I make no reply, but go on to speak of the theatres where men fought wild beasts and oxen, and of other Greek manners and customs which must have been contrary to Jewish tradition.

“The Greeks thought nothing of all this; they were bent on effacing every trace of independent national existence. They set up an altar in the street with an ‘Avodeh zoroh,’ and commanded us to sacrifice to it.”

“What is that?” she asks in Polish.

I explain; and the old man adds excitedly:

“And a swine, too! We were to sacrifice a swine to it!”

“And there was found a Jew to approach the altar with an offering.

“But that same day, the old Maccabeus, with his five sons, had come down from the hills, and before the Greek soldiers could intervene, the miserable apostate was lying in his blood, and the altar was torn down. In one second the rebellion was ablaze. The Maccabees, with a handful of men, drove out the far more numerous Greek garrisons. The people were set free!

“It is that victory we celebrate with our poor, little illumination, with our Chanukah lights.”

“What?” and the old man, trembling with rage, springs out of his chair. “That is the Chanukah light? Come here, wretched boy!” he screams to his grandson, who, instead of obeying, shrinks from him in terror.

The old man brings his fist down on the table, so that the glasses ring again.

“It means—when we had driven out the unclean sons of Javan, there was only one little cruse of holy olive-oil left….”
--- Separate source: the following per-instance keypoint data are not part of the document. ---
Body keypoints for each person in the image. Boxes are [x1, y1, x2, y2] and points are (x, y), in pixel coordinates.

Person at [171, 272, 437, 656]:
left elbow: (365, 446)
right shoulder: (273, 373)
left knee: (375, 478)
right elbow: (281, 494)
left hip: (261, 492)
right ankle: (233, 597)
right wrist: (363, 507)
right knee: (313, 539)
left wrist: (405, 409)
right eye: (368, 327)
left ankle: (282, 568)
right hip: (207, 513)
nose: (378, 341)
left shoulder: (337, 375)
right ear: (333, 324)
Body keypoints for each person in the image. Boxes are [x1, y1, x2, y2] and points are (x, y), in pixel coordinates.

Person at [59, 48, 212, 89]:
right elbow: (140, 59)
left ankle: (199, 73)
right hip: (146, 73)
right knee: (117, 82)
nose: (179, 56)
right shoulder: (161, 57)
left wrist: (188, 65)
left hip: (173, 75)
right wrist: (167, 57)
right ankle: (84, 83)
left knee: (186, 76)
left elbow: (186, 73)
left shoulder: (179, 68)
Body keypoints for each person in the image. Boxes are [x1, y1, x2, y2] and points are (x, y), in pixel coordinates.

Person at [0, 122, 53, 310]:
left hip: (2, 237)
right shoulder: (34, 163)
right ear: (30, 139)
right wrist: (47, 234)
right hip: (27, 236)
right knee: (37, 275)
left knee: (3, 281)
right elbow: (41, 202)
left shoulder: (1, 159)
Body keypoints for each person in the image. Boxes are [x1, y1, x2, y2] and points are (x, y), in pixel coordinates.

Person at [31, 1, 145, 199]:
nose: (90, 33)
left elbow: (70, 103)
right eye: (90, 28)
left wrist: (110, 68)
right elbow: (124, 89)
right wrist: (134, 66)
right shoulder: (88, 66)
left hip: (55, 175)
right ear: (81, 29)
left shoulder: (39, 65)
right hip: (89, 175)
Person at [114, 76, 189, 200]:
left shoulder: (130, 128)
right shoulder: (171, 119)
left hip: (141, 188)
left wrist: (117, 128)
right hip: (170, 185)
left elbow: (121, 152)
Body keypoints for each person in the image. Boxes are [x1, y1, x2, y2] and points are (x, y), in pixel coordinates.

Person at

But a fit of coughing stops his breath, and his son hastens up, and assists him into the next room.

I wish to leave, but she detains me.

“You are against assimilation, then?” she asks.
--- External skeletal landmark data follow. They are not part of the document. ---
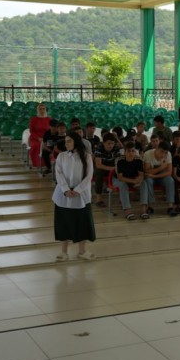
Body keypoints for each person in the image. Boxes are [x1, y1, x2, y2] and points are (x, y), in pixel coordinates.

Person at [52, 132, 95, 261]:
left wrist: (78, 190)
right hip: (63, 194)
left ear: (76, 141)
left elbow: (89, 175)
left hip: (80, 194)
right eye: (65, 141)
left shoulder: (87, 157)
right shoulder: (61, 156)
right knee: (63, 222)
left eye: (69, 141)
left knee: (82, 222)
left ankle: (82, 251)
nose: (66, 144)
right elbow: (58, 174)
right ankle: (64, 252)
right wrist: (65, 189)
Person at [114, 141, 147, 220]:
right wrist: (133, 181)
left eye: (133, 151)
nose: (131, 153)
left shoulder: (138, 159)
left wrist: (139, 180)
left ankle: (143, 210)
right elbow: (120, 178)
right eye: (129, 151)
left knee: (144, 183)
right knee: (123, 185)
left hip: (133, 179)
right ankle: (127, 211)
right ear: (125, 152)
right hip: (119, 180)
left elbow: (141, 174)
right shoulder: (120, 160)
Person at [143, 141, 177, 217]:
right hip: (151, 176)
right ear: (157, 148)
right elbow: (146, 171)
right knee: (148, 181)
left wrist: (154, 175)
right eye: (162, 151)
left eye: (165, 152)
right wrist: (161, 167)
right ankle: (150, 206)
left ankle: (170, 207)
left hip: (160, 176)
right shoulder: (148, 154)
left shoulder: (168, 155)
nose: (163, 154)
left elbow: (169, 172)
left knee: (170, 180)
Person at [92, 133, 119, 208]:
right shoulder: (98, 149)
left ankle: (125, 193)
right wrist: (112, 169)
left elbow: (118, 160)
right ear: (103, 143)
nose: (110, 145)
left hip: (112, 166)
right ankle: (98, 199)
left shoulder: (116, 148)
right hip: (101, 168)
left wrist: (116, 168)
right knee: (99, 173)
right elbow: (98, 165)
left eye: (112, 143)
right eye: (108, 143)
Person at [28, 103, 52, 170]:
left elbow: (51, 131)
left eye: (43, 109)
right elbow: (31, 131)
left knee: (51, 145)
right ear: (37, 110)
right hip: (35, 138)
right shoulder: (33, 119)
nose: (42, 110)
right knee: (38, 146)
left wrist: (46, 138)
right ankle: (38, 164)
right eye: (40, 109)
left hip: (47, 138)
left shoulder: (49, 119)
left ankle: (49, 164)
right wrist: (38, 138)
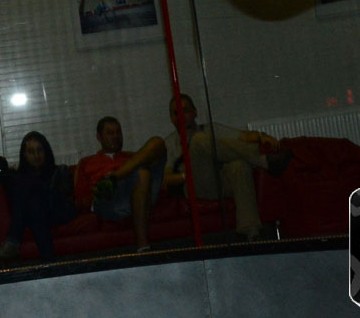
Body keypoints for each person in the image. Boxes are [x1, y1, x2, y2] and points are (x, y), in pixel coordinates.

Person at [162, 93, 289, 240]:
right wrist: (186, 175)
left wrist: (262, 136)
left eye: (185, 111)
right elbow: (165, 179)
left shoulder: (211, 129)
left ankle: (250, 233)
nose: (180, 117)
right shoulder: (169, 144)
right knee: (198, 140)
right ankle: (262, 160)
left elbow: (244, 137)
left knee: (239, 166)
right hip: (195, 186)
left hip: (221, 180)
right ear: (171, 118)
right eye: (175, 113)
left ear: (194, 112)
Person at [73, 117, 167, 252]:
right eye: (110, 133)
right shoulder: (87, 162)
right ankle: (143, 247)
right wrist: (96, 192)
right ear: (99, 137)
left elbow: (160, 187)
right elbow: (80, 200)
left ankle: (114, 177)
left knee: (157, 142)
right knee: (142, 173)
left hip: (140, 193)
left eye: (118, 132)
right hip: (109, 201)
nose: (116, 136)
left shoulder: (132, 157)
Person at [0, 131, 78, 262]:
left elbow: (64, 197)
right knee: (35, 206)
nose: (36, 155)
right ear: (24, 155)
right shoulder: (20, 179)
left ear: (46, 151)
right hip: (39, 213)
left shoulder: (58, 171)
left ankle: (13, 241)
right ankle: (49, 261)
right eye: (31, 151)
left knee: (35, 199)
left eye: (40, 150)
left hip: (60, 210)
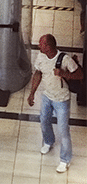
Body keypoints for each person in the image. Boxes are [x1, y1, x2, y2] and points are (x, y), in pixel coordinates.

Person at [27, 34, 83, 173]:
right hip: (47, 96)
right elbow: (38, 74)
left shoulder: (65, 59)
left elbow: (80, 75)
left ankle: (65, 159)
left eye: (41, 44)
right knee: (44, 121)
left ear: (48, 46)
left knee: (63, 130)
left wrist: (65, 74)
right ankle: (48, 141)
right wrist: (32, 92)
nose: (39, 46)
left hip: (61, 100)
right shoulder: (41, 57)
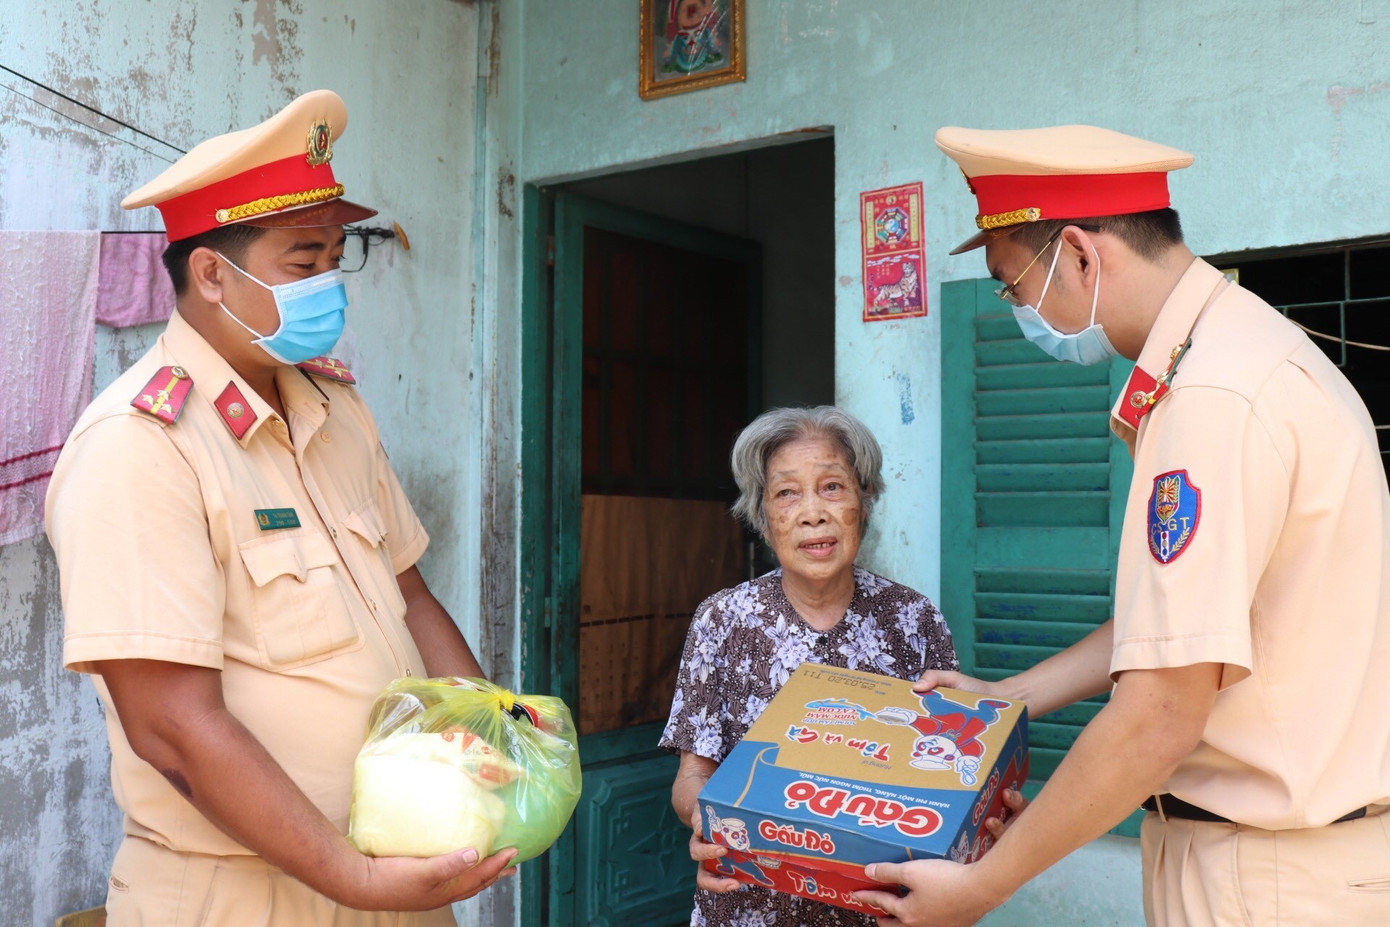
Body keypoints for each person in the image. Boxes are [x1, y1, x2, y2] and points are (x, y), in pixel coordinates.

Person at [853, 125, 1390, 926]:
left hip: (1268, 878)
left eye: (1011, 285)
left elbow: (1160, 713)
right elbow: (1177, 631)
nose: (1017, 312)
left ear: (1078, 254)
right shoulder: (1239, 354)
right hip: (1271, 859)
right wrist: (1008, 698)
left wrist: (982, 883)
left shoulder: (1212, 397)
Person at [45, 90, 516, 926]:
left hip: (396, 871)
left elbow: (409, 595)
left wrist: (494, 736)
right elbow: (173, 728)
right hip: (246, 896)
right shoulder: (140, 445)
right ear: (213, 273)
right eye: (304, 263)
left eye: (338, 257)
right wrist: (354, 879)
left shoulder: (336, 410)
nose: (329, 283)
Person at [660, 406, 1020, 926]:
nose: (812, 513)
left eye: (832, 487)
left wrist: (986, 814)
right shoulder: (722, 620)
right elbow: (693, 773)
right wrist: (707, 820)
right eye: (787, 493)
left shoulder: (912, 620)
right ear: (762, 513)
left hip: (881, 910)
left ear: (864, 501)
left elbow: (955, 767)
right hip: (746, 904)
“To assimilate,” I reply, “is to consume, to eat, to digest. We assimilate beef and bread, and others wish to assimilate us—to eat us up like bread and meat.”

She is silent for a few seconds, and then she asks anxiously:

“But will there always, always be wars and dissensions between the nations?”

“O no!” I answer, “one point they must all agree—in the end.”

“And that is?”

“Humanity. When each is free to follow his own bent, then they will all agree.”

She is lost in thought, she has more to say, but there comes a tap at the door—

“Mamma!” she exclaims under her breath, and escapes, after giving me her hand—for the first time!


On the next day but one, while I was still in bed, I received a letter by the postman.

The envelope bore the name of her father’s firm: “Jacob Berenholz.”

My heart beat like a sledge-hammer. Inside there were only ten rubles—my pay for the month that was not yet complete.

Good-bye, lesson!


Story by Isaac Loeb Perez. Translated by Helena Frank.